▶ Goal of the exercise
Whenever a line in the entries includes the word "lines", copy that line out.

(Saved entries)

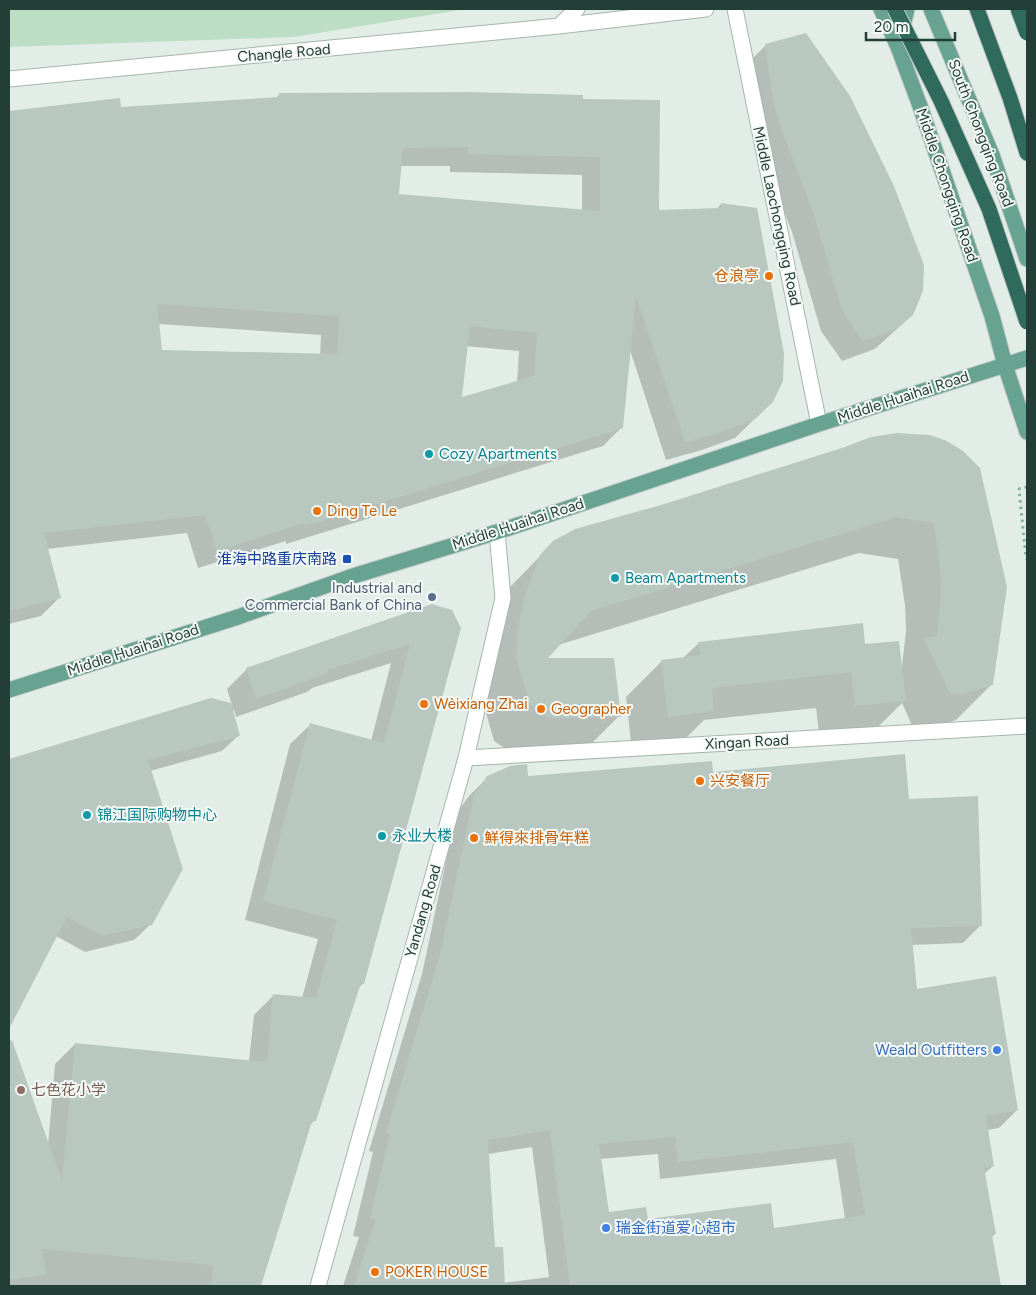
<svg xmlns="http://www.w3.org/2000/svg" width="1036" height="1295" font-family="Figtree,'Noto Sans SC',sans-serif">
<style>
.green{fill:#bcdec4}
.shadow{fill:#0003;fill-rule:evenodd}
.building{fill:#b8c8c1;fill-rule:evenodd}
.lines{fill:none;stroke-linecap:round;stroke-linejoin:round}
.minor-casing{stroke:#a6b5af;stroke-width:17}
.major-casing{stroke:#c1c9c7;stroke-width:17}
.highway-casing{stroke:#c1c9c7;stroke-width:17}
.path{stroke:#84b0a1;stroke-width:3;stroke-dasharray:2.5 4;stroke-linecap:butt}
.minor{stroke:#fff;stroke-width:15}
.major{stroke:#68a291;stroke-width:15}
.highway{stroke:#2f6a5c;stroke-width:15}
.highway-bridge-casing{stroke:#c1c9c7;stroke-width:17;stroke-linecap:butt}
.highway-bridge{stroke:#2f6a5c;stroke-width:15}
.food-dot{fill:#e8710a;stroke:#f4f9f6;stroke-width:2}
.culture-dot{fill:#0f9aa8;stroke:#f4f9f6;stroke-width:2}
.transit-dot{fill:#1a4fb4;stroke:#f4f9f6;stroke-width:2}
.service-dot{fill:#5c6f8a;stroke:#f4f9f6;stroke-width:2}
.shop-dot{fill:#3f7fe0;stroke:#f4f9f6;stroke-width:2}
.education-dot{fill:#8d6e63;stroke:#f4f9f6;stroke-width:2}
.labels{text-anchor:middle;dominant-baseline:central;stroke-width:4;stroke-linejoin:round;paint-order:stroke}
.street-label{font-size:15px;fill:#233e36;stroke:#f4f9f6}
.food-label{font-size:15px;fill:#c56008;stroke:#f4f9f6;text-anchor:start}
.culture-label{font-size:15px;fill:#0d838f;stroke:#f4f9f6;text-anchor:start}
.transit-label{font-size:15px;fill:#164399;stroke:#f4f9f6;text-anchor:end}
.service-label{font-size:15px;fill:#4e5e75;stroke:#f4f9f6;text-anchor:end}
.shop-label{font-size:15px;fill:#366cbe;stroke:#f4f9f6;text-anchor:end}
.education-label{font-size:15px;fill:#785e54;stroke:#f4f9f6;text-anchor:start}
</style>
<rect width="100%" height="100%" fill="#e3ede8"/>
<path class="green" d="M9 9H466L294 37 9 47Z"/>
<path class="shadow" d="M766 45 912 315 875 349 842 361 821 331 792 232 761 152 745 66Z
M280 94 582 100 658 211 716 210 721 204 772 402 735 438 702 450 666 460 630 350 622 427 603 446 286 544V541L198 568 187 533 47 549 59 598 41 616 9 624V112L119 99 120 108 275 99ZM400 166H450V172L582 175V210L398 195ZM158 324 321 335 320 355 161 351ZM466 346 519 351 517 383 461 399Z
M930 437 992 684 956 720 926 730H914L902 703 869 736 820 742 816 708 704 720 677 747 632 752 626 697 662 661 683 658 699 643 864 646 902 666 906 631 905 605 898 559 859 553 558 645 545 659 619 716 583 752 512 753 494 741 481 695 504 593 554 542Z
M432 605 363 983 359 988 314 1121 309 1126 259 1286H9V1068L19 1064 48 1145 55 1064 75 1044 249 1061 254 1015 273 996 302 998 318 939 245 920 290 744 310 725 371 741 391 663 312 688 307 692 236 717 234 710H232L239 735 222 751 150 771 151 924 134 940 85 952 56 936 23 998 9 1013V761L211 699 232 705 227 689 247 669Z
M712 773 908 800 981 925 963 943 911 945 916 990 1017 1110 999 1128 987 1130 993 1166 984 1174 995 1234 991 1238 1000 1286H343L359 1237 353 1236 373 1152 369 1151 422 974 456 814 469 796 488 777ZM532 1147 549 1277 503 1283 494 1248 488 1154ZM658 1154 660 1179 836 1159 845 1219 773 1229 647 1221 608 1214 600 1159Z"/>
<path class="building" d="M806 33 850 96 894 186 924 265 923 291 913 315 897 329 863 341 842 310 813 211 782 131 773 101 765 44Z
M470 92 583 95V99L660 100 659 210 721 208V203L757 208 784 353 783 381 773 402 755 419 722 432 685 442 636 296 623 428 305 526 304 523 217 551 205 515 44 533 61 598 9 611V111L120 98 121 107 279 97V93ZM468 147V154L600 157V211L399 194 403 148ZM157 304 339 316 337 354 162 350ZM470 326 537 333 534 376 462 397Z
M897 433 930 435 947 441 963 451 980 468 1007 587 993 685 963 694H950L924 638 937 636 941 594 940 568 934 523 896 517 591 611 548 658H614L621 717 549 718 530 705 516 658 517 635 524 598 540 555 553 541 575 529 661 505 842 448 871 437Z
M432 604 452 610 461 628 364 984 361 983 316 1121H312L261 1286H211L213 1265 42 1249 46 1275 9 1280V1041L12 1040 62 1181 75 1043 267 1062 273 994 316 998 337 920 263 901 310 723 384 743 410 644 327 670 328 673 256 699 246 668Z
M863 623 865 644 899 641 906 701 855 706 851 672 712 688 714 711 668 717 661 660 700 655 698 642Z
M211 698 231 703 240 736 148 760 183 869 152 925 102 936 67 917 9 1029V759Z
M905 754 909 799 978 796 982 926 911 928 917 989 996 976 1018 1110 986 1116 994 1166 984 1168 996 1234 992 1235 1001 1286H570L550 1130 488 1140 495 1247H503L505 1286H354L376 1219 370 1218 390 1134 386 1133 440 955 474 795 487 776 510 766 527 764 528 776 712 761 713 772ZM675 1137 678 1162 853 1142 865 1215 774 1228 771 1203 648 1219 646 1207 609 1212 599 1144Z"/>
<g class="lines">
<g class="minor-casing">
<path id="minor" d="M735 9 819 424
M559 26 577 9
M9 79 559 26 706 9
M466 758 1027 726
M318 1286 466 758 503 598 497 532"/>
</g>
<g class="major-casing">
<path id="major" d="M881 9 898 47 920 106 992 316 1005 365 1027 432
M931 9 992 155 1027 259
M901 34 907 9
M9 690 238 617 350 577 497 532 819 424 1027 358"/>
</g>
<g class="highway-casing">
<path id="highway" d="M977 9 1010 98 1027 153"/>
</g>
<path class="path" d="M1027 487 1019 489 1026 558 1027 559"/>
<use href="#minor" class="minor"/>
<use href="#major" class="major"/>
<use href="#highway" class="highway"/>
<g class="highway-bridge-casing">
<path id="highway-bridge" d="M895 9 941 101 989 209 1027 322
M1018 9 1027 33"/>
</g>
<use href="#highway-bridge" class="highway-bridge"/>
</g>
<g class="food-dot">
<circle cx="769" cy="276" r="5"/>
<circle cx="317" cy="511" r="5"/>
<circle cx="424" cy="704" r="5"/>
<circle cx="541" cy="709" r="5"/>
<circle cx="700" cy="781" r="5"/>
<circle cx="474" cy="838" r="5"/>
<circle cx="375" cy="1272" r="5"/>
</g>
<g class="culture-dot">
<circle cx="429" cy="454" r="5"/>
<circle cx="615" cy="578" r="5"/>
<circle cx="87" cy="815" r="5"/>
<circle cx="382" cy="836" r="5"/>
</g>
<rect class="transit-dot" x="342" y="554" width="10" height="10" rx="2.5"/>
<circle class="service-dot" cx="432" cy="597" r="5"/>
<g class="shop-dot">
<circle cx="997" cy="1050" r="5"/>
<circle cx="606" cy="1228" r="5"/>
</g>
<circle class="education-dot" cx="21" cy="1090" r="5"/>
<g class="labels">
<g class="street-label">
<text transform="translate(284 53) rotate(-5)">Changle Road</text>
<text transform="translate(981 133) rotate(69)">South Chongqing Road</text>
<text transform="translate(947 185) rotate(71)">Middle Chongqing Road</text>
<text transform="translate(777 216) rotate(78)">Middle Laochongqing Road</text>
<text transform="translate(903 397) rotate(-18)">Middle Huaihai Road</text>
<text transform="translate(518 524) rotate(-18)">Middle Huaihai Road</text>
<text transform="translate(133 650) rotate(-18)">Middle Huaihai Road</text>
<text transform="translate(747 742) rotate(-3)">Xingan Road</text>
<text transform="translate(423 911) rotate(-74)">Yandang Road</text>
</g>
<g class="food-label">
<text x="759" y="276" text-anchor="end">仓浪亭</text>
<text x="327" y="511">Ding Te Le</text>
<text x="434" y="704">Wèixiang Zhai</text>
<text x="551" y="709">Geographer</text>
<text x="710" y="781">兴安餐厅</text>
<text x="484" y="838">鮮得來排骨年糕</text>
<text x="385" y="1272">POKER HOUSE</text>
</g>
<g class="culture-label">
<text x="439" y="454">Cozy Apartments</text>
<text x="625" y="578">Beam Apartments</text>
<text x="97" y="815">锦江国际购物中心</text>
<text x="392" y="836">永业大楼</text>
</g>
<g class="transit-label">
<text x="337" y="559">淮海中路重庆南路</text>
</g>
<g class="service-label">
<text x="422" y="588">Industrial and<tspan x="422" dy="17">Commercial Bank of China</tspan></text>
</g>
<g class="shop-label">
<text x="987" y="1050">Weald Outfitters</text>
<text x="616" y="1228" text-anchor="start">瑞金街道爱心超市</text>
</g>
<g class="education-label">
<text x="31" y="1090">七色花小学</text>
</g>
</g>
<rect width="1036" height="1295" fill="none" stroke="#233e36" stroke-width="20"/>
<path d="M866 32v8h89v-8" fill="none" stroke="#233e36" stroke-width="2.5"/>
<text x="874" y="32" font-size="15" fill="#233e36" stroke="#f4f9f6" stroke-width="4" paint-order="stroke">20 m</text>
</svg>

▶ Solution to this problem
.lines{fill:none;stroke-linecap:round;stroke-linejoin:round}
<g class="lines">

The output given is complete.